◆ Prompt: Below are some records; find each line that carries the word "SQUARE" and copy it.

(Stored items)
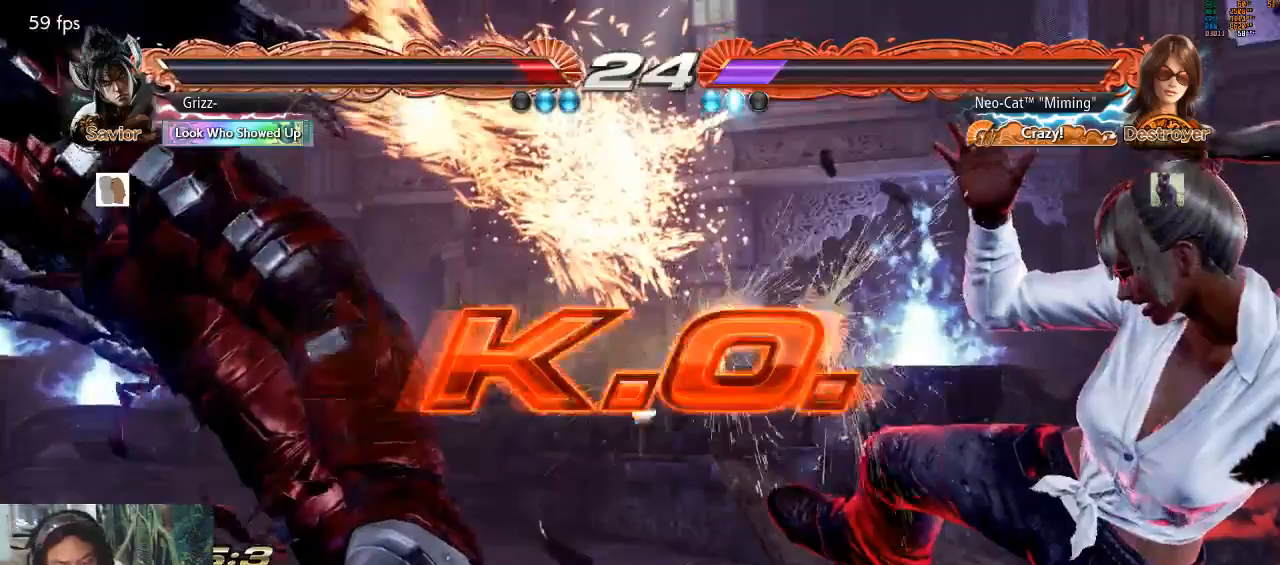
{"buttons": [], "left_stick": "center", "events": []}
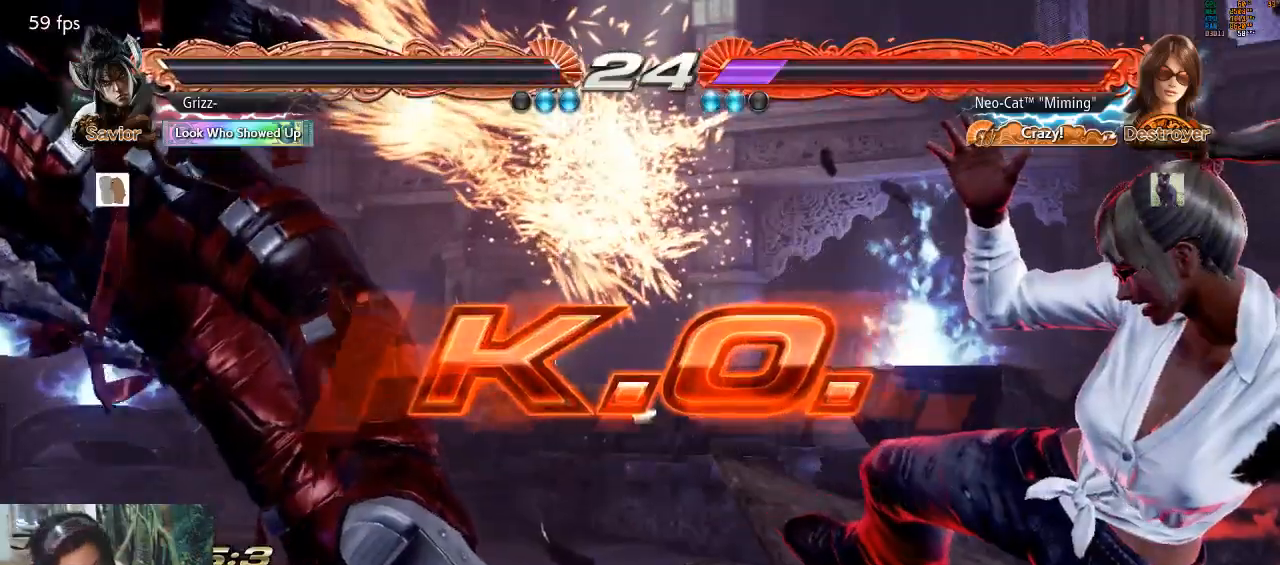
{"buttons": [], "left_stick": "center", "events": []}
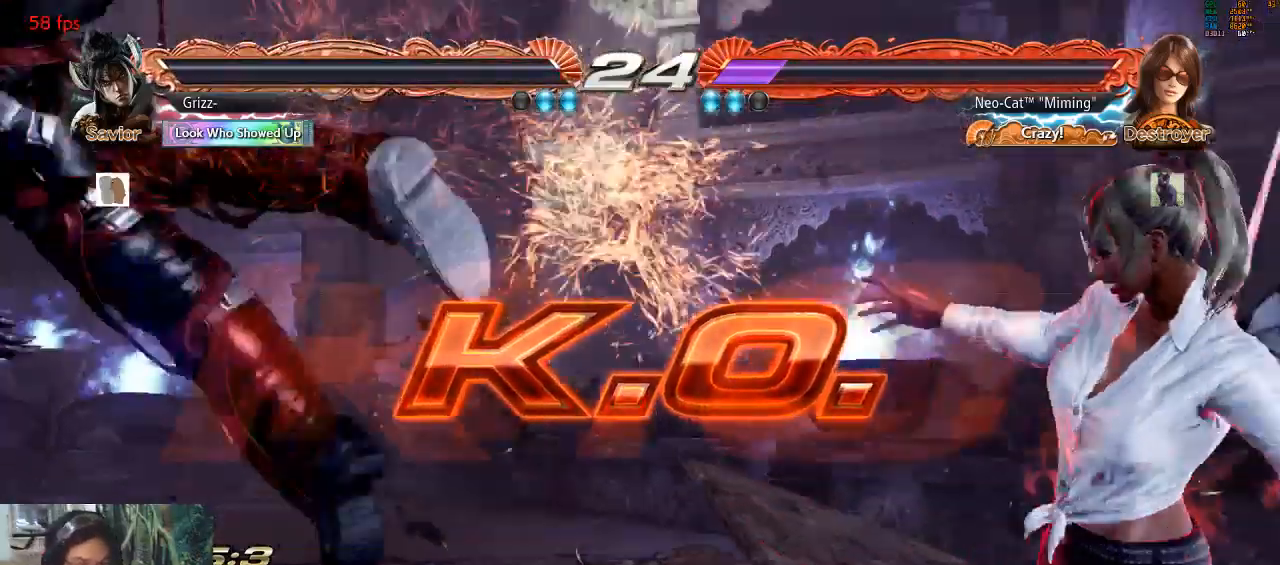
{"buttons": ["TRIANGLE"], "left_stick": "down", "events": [[100, "left_stick", "left"], [167, "left_stick", "center"], [267, "left_stick", "left"], [500, "TRIANGLE", "down"], [500, "left_stick", "down"]]}
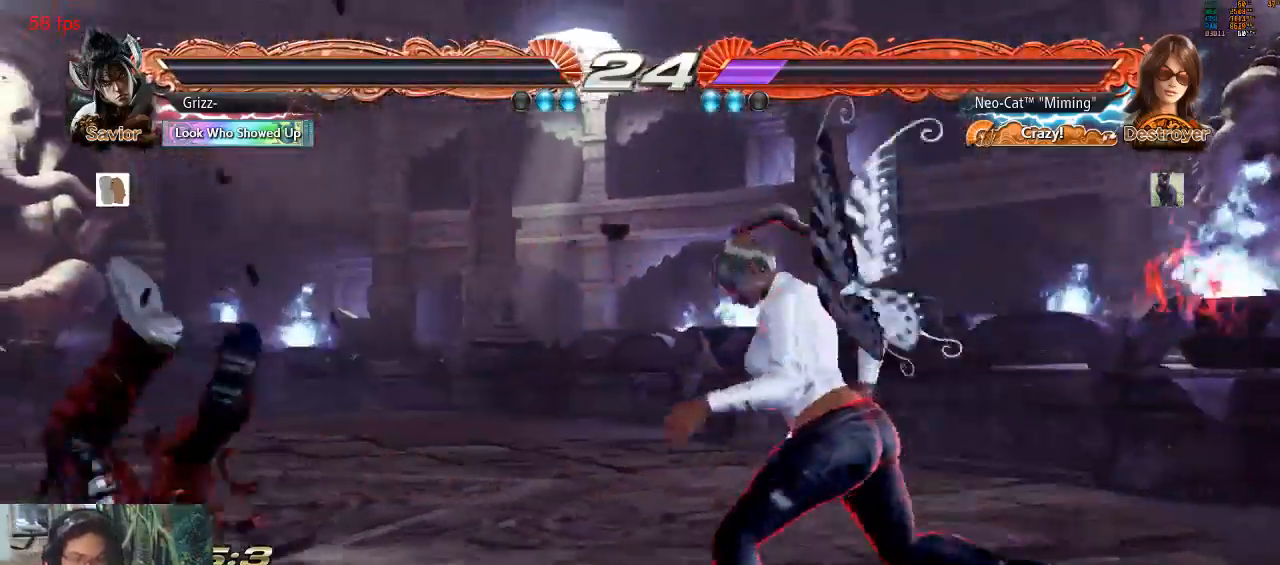
{"buttons": [], "left_stick": "left", "events": [[100, "TRIANGLE", "up"], [100, "left_stick", "center"], [167, "left_stick", "left"]]}
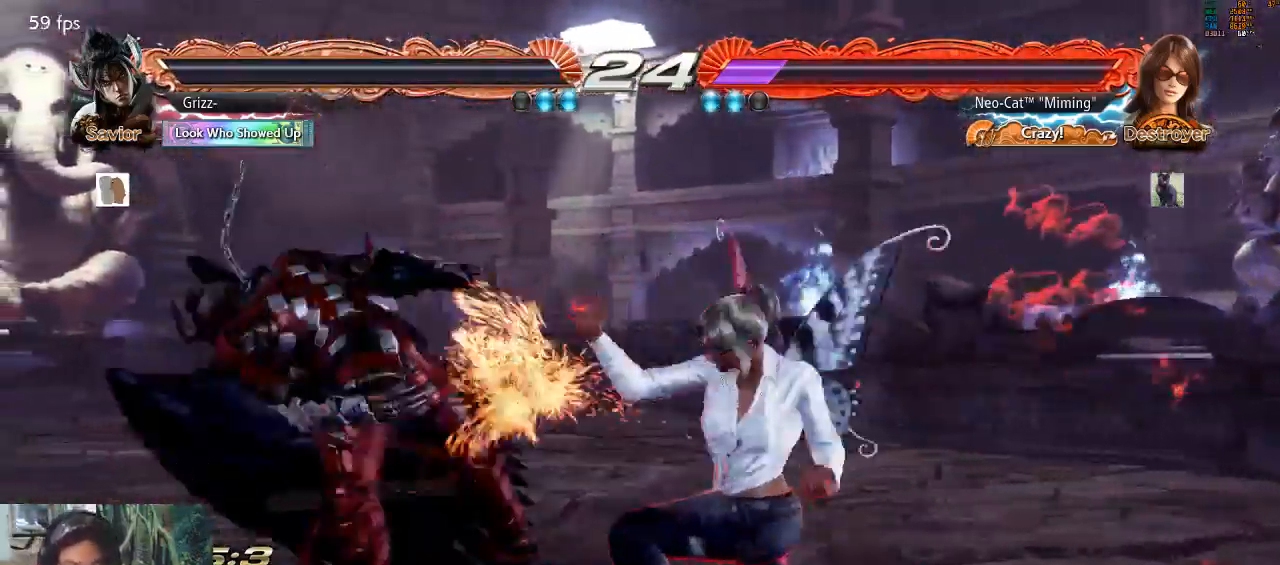
{"buttons": [], "left_stick": "center", "events": [[33, "left_stick", "center"], [67, "SQUARE", "down"], [67, "TRIANGLE", "down"], [133, "SQUARE", "up"], [133, "TRIANGLE", "up"]]}
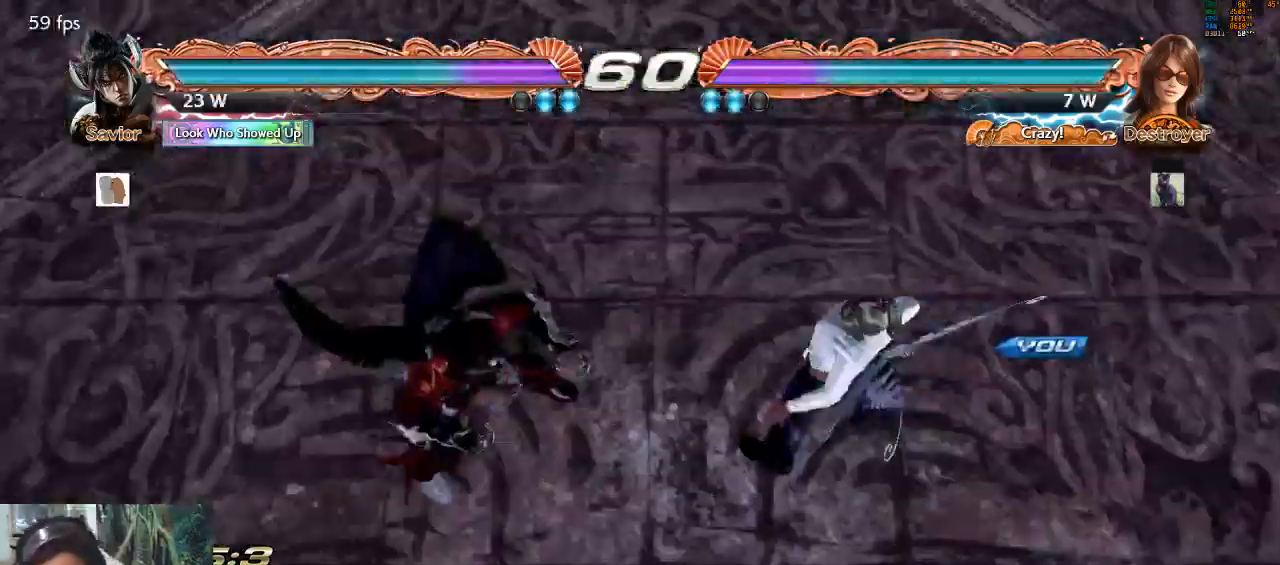
{"buttons": ["START"], "left_stick": "center", "events": [[433, "START", "down"]]}
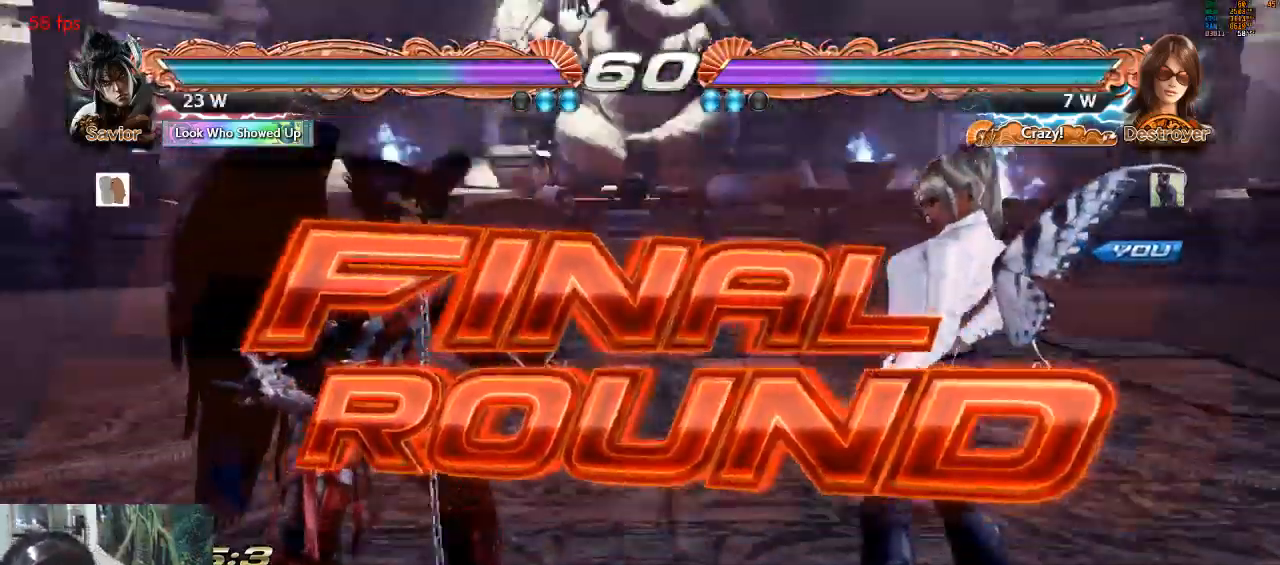
{"buttons": [], "left_stick": "center", "events": [[33, "START", "up"], [133, "START", "down"], [167, "START", "up"]]}
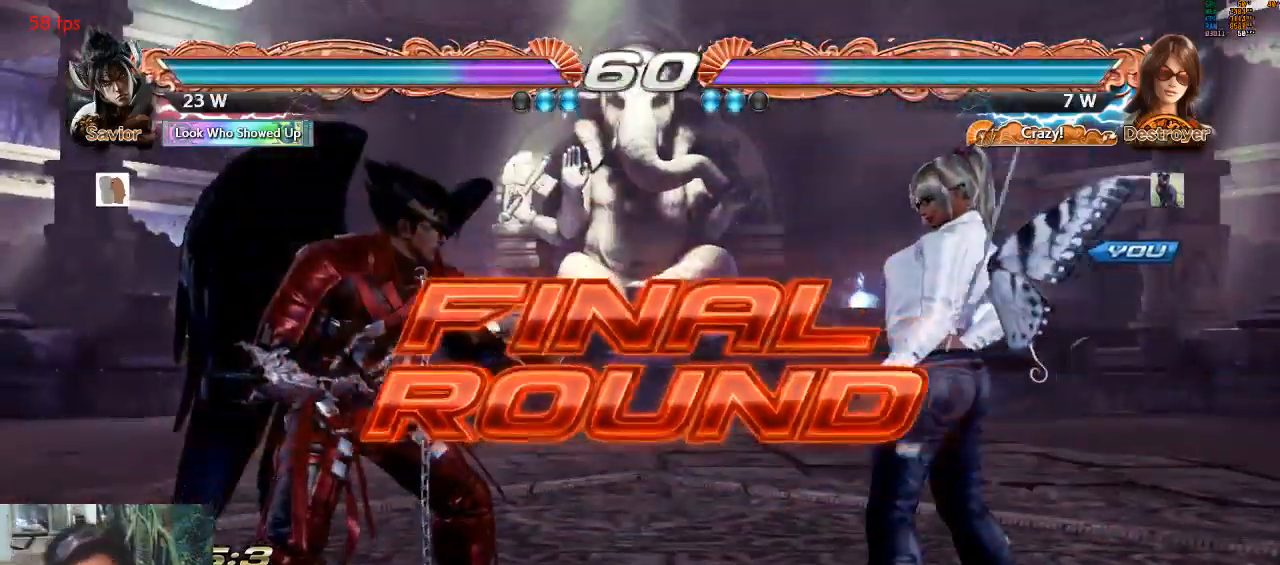
{"buttons": [], "left_stick": "center", "events": []}
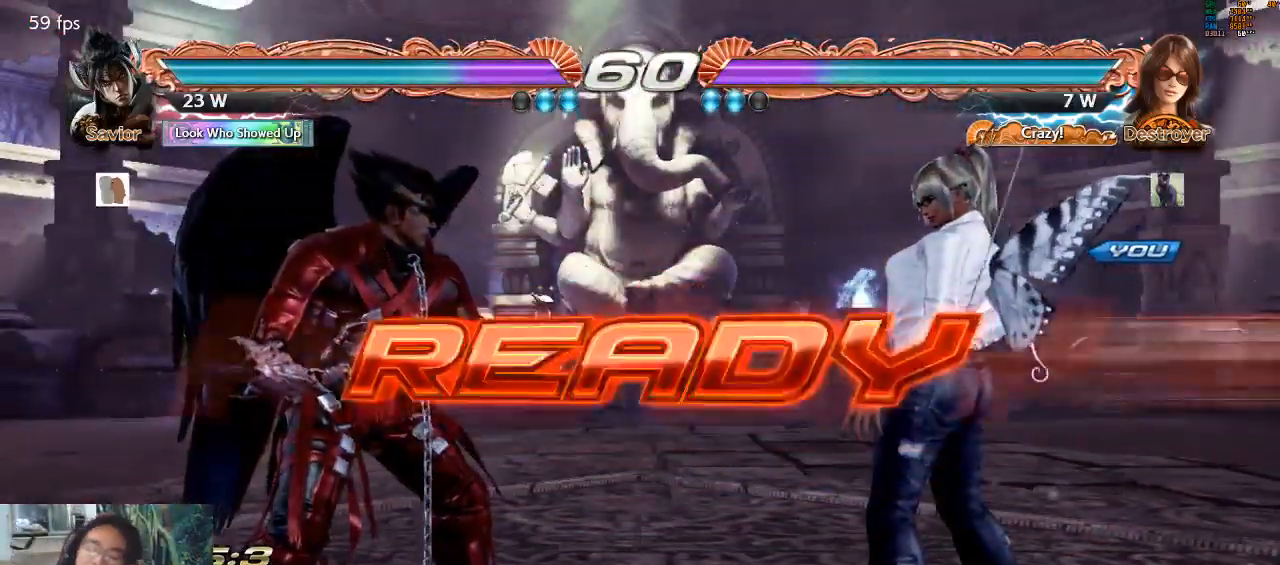
{"buttons": [], "left_stick": "center", "events": []}
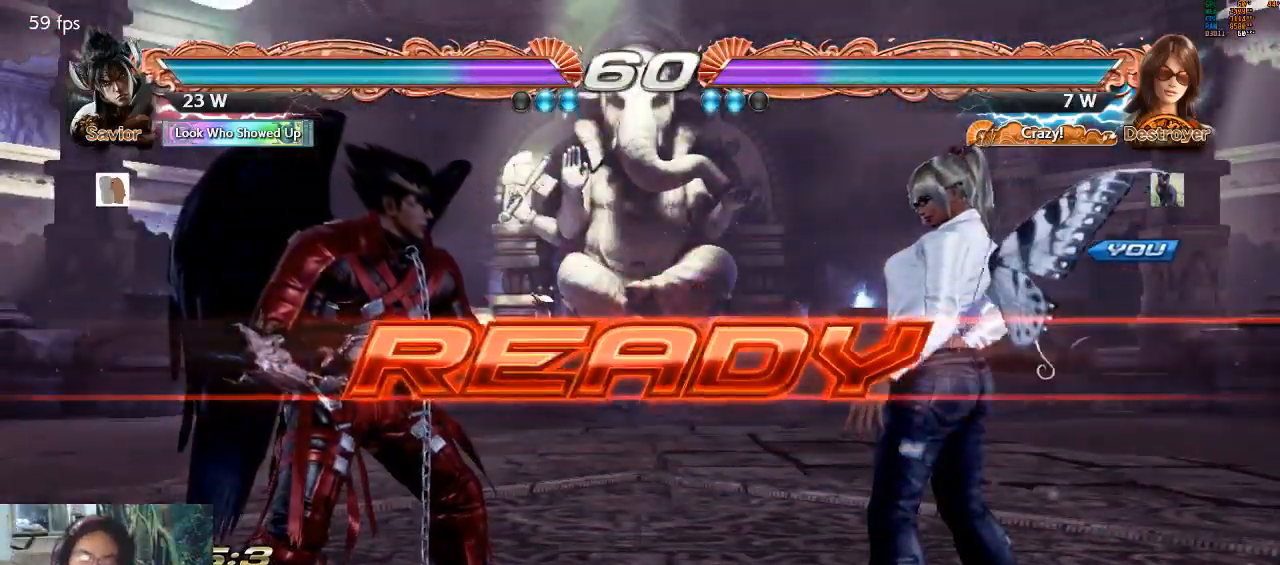
{"buttons": [], "left_stick": "center", "events": []}
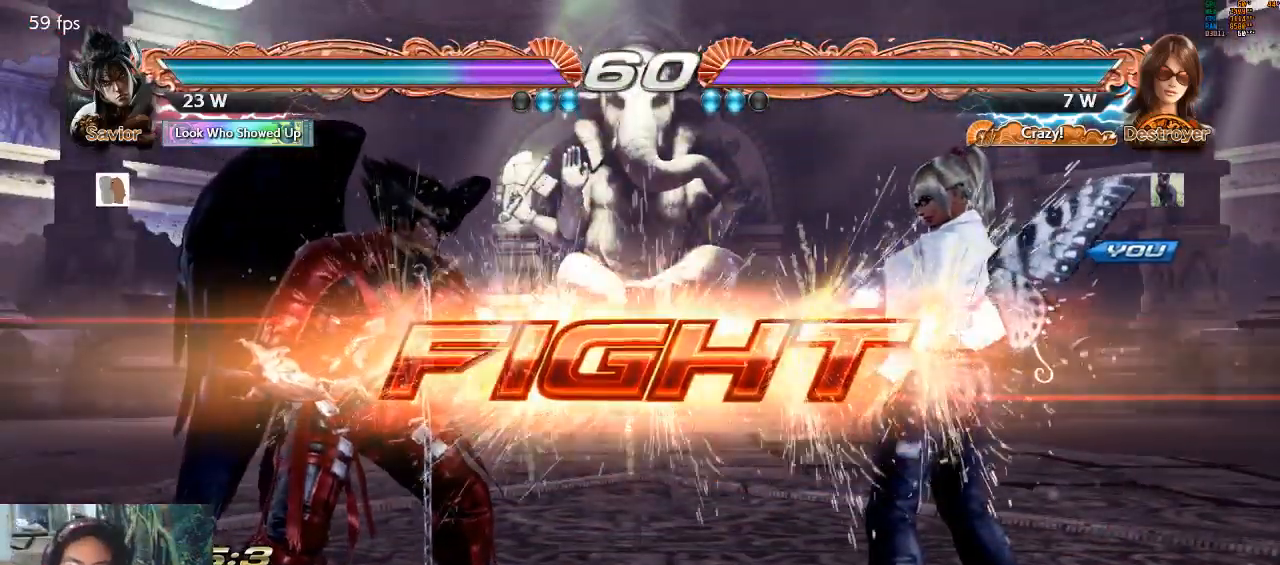
{"buttons": [], "left_stick": "down-left", "events": [[133, "left_stick", "down-left"], [167, "SQUARE", "down"], [233, "SQUARE", "up"], [300, "SQUARE", "down"], [333, "SQUARE", "up"], [400, "SQUARE", "down"], [467, "SQUARE", "up"]]}
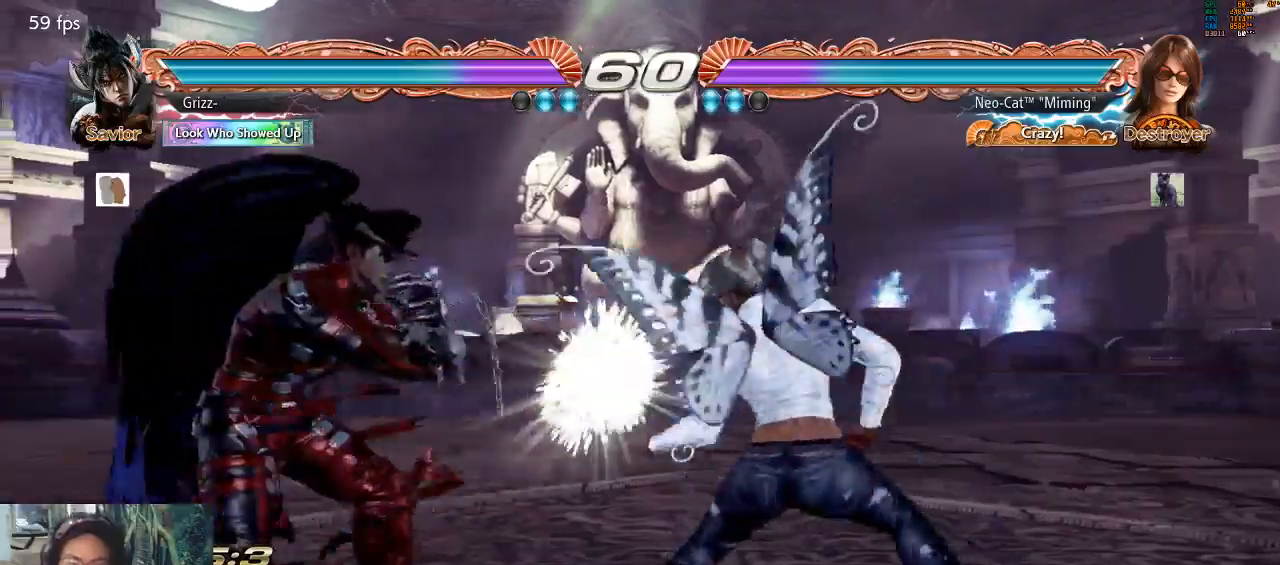
{"buttons": [], "left_stick": "down-right", "events": [[167, "left_stick", "center"], [500, "left_stick", "down-right"]]}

◆ Response to this task:
{"buttons": [], "left_stick": "center", "events": [[33, "left_stick", "center"], [67, "SQUARE", "down"], [67, "TRIANGLE", "down"], [133, "SQUARE", "up"], [133, "TRIANGLE", "up"]]}
{"buttons": [], "left_stick": "down-left", "events": [[133, "left_stick", "down-left"], [167, "SQUARE", "down"], [233, "SQUARE", "up"], [300, "SQUARE", "down"], [333, "SQUARE", "up"], [400, "SQUARE", "down"], [467, "SQUARE", "up"]]}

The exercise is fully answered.